Anyhow, with this in mind what both David and Mats said, I have made two different experiments:

  1. Do the libclang stuff (create index, parse multiple files, cleanup) and then allocate 100MB on heap
  2. Do the libclang stuff (create index, parse multiple files, cleanup) two times in a row

Results of first experiment were:

Before libclang cleanup: VIRT: 365M RES: 227M SHR: 75M
After libclang cleanup: VIRT: 277M RES: 166M SHR: 63M
Allocated another 100MB: VIRT: 377M RES: 265M SHR: 63M
Deallocated 100MB: VIRT: 277M RES: 166M SHR: 63M

Results of second experiment were:

Before 1st libclang cleanup: VIRT: 365M RES: 227M SHR: 75M
After 1st libclang cleanup: VIRT: 277M RES: 166M SHR: 63M
Before 2nd libclang cleanup: VIRT: 354M RES: 228M SHR: 76M

After 2nd libclang cleanup: VIRT: 277M RES: 173M SHR: 63M

Additional allocations were done as:

char p = new char[1001024*1024]; // 100MB

for (int idx = 0; idx < 10010241024; idx+=4096) p[idx] = idx; // touch pages to force them go into the resident memory

So it looks like my assumptions were proved wrong (probably due to what David said). What I can see as a conclusion is that physical (resident) memory which is still owned by the process will be able to get (partially) recycled if we utilize it in a similar way we did in previous iterations (i.e. second experiment). Otherwise, physical (resident) memory consumption will increase (i.e. first experiment).
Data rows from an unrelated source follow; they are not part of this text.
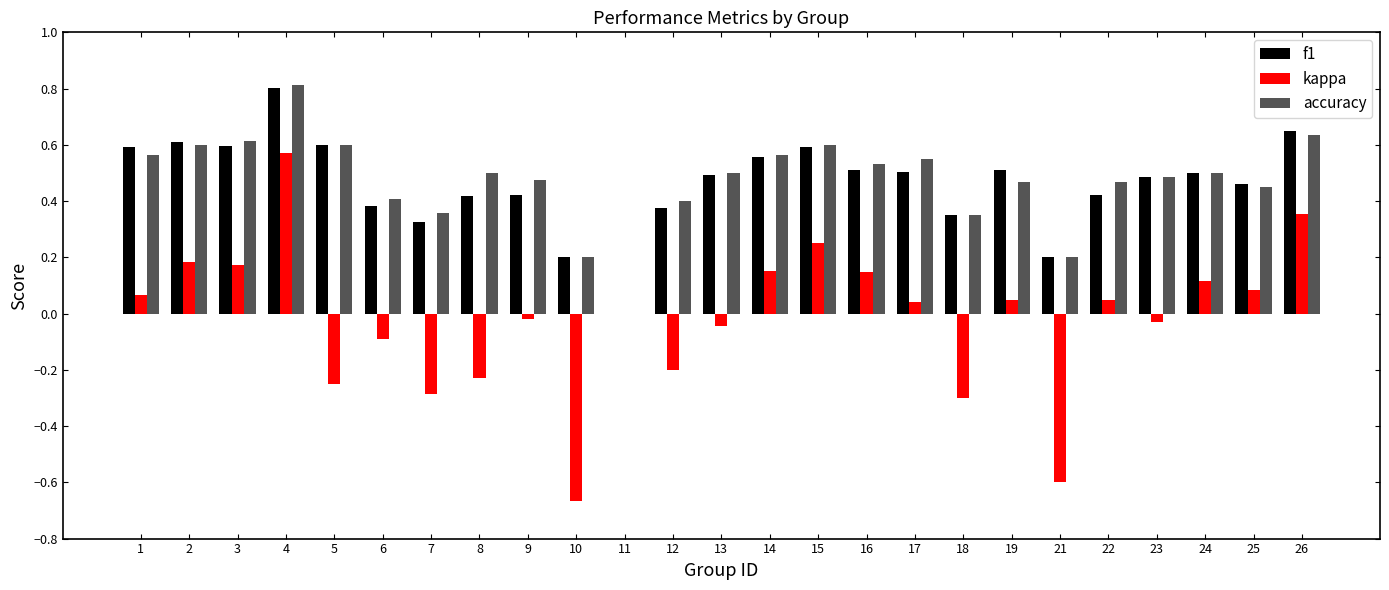

At which label is kappa closest to 0?

11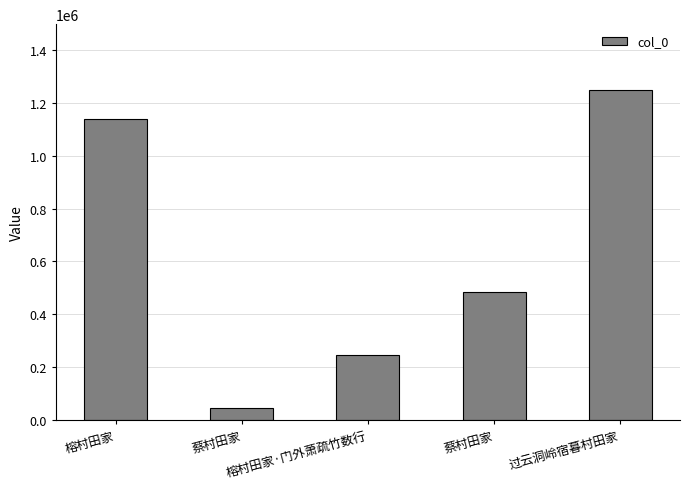

What is the label of the 5th bar from the right?

榕村田家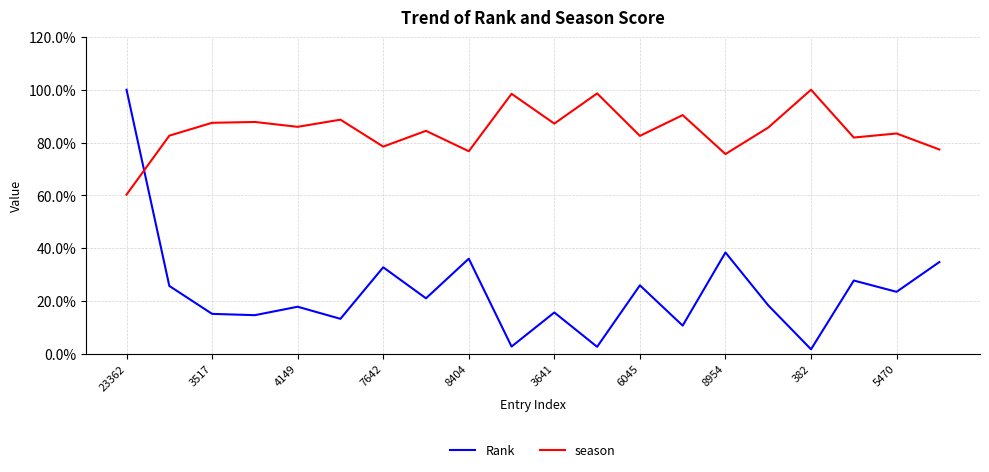

Is this an area chart (filled region under the line)?

No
Like I said (and David points out), the rules for when something is reused, and when it isn’t, depends A LOT on how that memory was allocated (and the details of the allocator implementation itself). If we assume that you are using a normal malloc (or the new operator), such as it is normally done in Linux (e.g. “glibc”), then I happen to know that an allocation that is considered “large”, (from memory, large means anything more than 128KB, but could be some other number), the fresh memory required for the allocation is not done through “sbrk” (growing the heap), but from mmap (using a null file). This “large” allocation is also released “immediately”.

I bet that if you redo that code to for example use a few million small allocations, it will not grow the original size (but again, it all depends on what things are in the free-list, and how that matches what you are currently allocating.

The way that compilers and parsers work, you quite often create small-ish lists of things, such as argument lists, statements in blocks, all the functions, etc, so there will be lots of small and intermediate size allocations - and some big ones in some places.

So I think we can conclude that there isn’t any BIG leaks at least… :slight_smile:

Yes, I think there’s not much that can be done from libclang POV. This is all memory allocator stuff and should be handled from client code if required but nevertheless interesting observation we should be aware of when building tools.

Thanks everybody for the fruitful discussion and details provided.


BTW: If you are unsatisfied with the default behavior of the memory allocator,
you can try to use malloc_trim:


Interesting. I wasn’t familiar with this API. But it looks exactly like what might be a way to tackle this issue.

I suppose one should be careful about using it in order not to hurt performance (of follow-up allocations), but if one knows that specific use-case:

  1. Will consume a disproportionaly large amount of memory
  2. Will allocate memory in a way (chunk-wise) that reusing it will be less probable with other use-cases
  3. Is not recurring
    Then I would say that it is safe to use this method to swap the memory back to the OS.